La costruzione e l’allargamento della rete di comunicazione, riflesso delle grandi opere infrastrutturali avviate dopo l’Unità, agiva a favore della produzione di calce su due aspetti: da un lato favoriva il trasporto del materiale estratto e del prodotto finito, dall’altro accresceva la domanda di calce e cemento.

Per aumentare la produzione, Pietro Sosso brevetta nel 1869 un nuovo tipo di forno denominato “fornace verticale ad azione continua per la cottura delle calci e i cementi” (fig. 9) che permette la produzione di 80÷100 quintali al giorno di calce cotta.

Anche in questo caso, l’invenzione di Pietro Sosso sarà applicata da tutti i più importanti cementieri casalesi.

È in questi anni che si comincia a delineare la concorrenza dei cementieri bergamaschi, che sono produttivamente più grandi di quelli casalesi ma che non hanno la disponibilità di un materiale con le proprietà necessarie alla produzione del Cemento Portland Naturale, proprietà che invece possiedono le marne casalesi.

■ ■ ■ ■ ■ ■ ■

Lavoro richiesto:
**A.** Stabilisci se le affermazioni (i), (ii) e (iii) concordano con il brano sulla produzione di calce e cemento, rispondendo sì o no e citando testualmente le parole che lo provano. (i) Pietro Sosso brevettò il nuovo forno nel 1869. (ii) I cementieri bergamaschi avevano una capacità produttiva inferiore a quella dei casalesi. (iii) L'invenzione di Pietro Sosso fu adottata solo da pochi cementieri casalesi.
**B.** Trascrivi fedelmente le righe delle voci registrate, cominciando da quella che contiene "Which category has" e finendo con quella che contiene "At which label is TLF closest to 22288?", entrambe incluse, e lascia fuori le immagini.

Dati registrati:
■ ■ ■ ■ ■ ■ ■

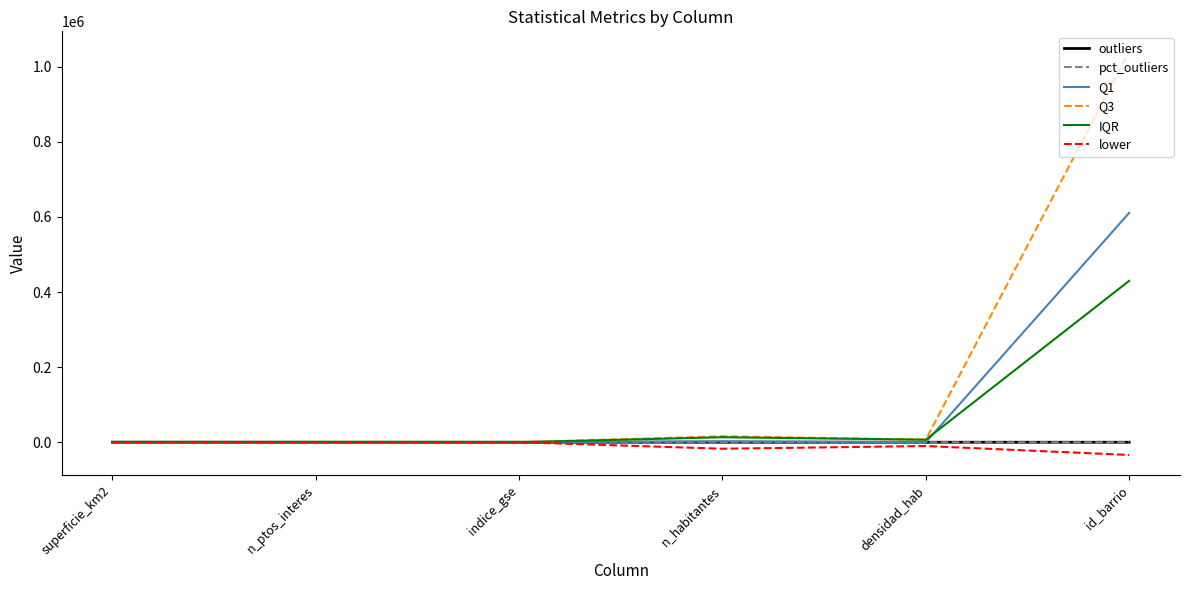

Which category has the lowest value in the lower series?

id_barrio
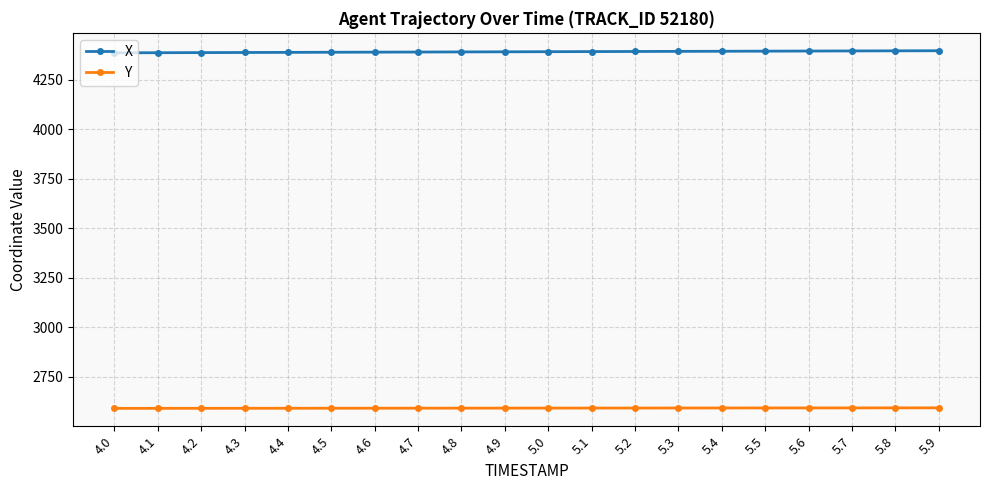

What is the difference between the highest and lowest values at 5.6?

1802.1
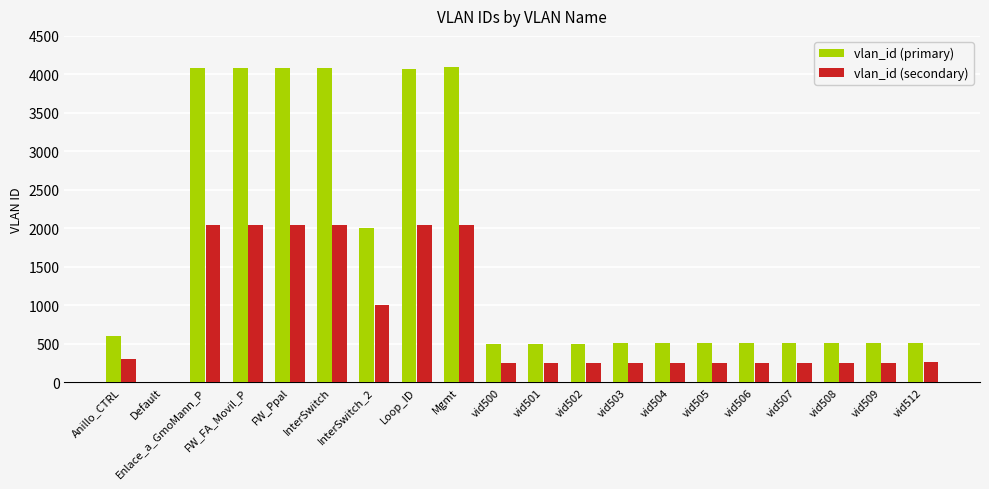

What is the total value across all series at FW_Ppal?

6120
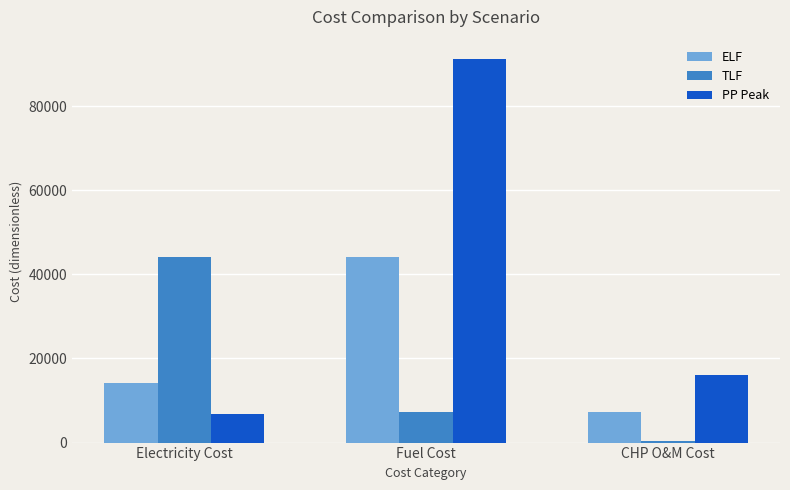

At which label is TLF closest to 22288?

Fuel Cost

■ ■ ■ ■ ■ ■ ■

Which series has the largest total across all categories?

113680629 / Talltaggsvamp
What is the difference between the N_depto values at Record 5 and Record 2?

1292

■ ■ ■ ■ ■ ■ ■

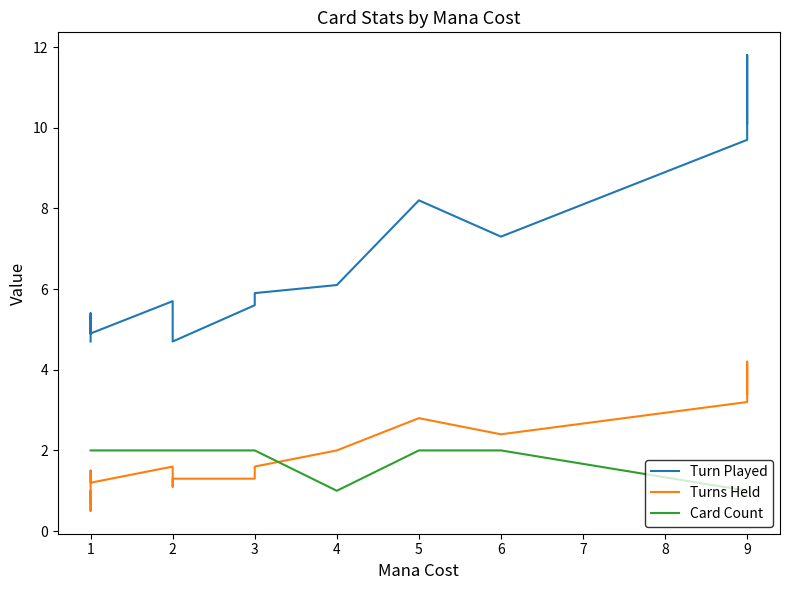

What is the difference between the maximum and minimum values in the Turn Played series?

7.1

■ ■ ■ ■ ■ ■ ■

Risposte:
**A.**
(i) Sì: «Pietro Sosso brevetta nel 1869 un nuovo tipo di forno»
(ii) No: «che sono produttivamente più grandi di quelli casalesi»
(iii) No: «sarà applicata da tutti i più importanti cementieri casalesi»

**B.**
Which category has the lowest value in the lower series?

id_barrio

What is the difference between the highest and lowest values at 5.6?

1802.1

What is the total value across all series at FW_Ppal?

6120

At which label is TLF closest to 22288?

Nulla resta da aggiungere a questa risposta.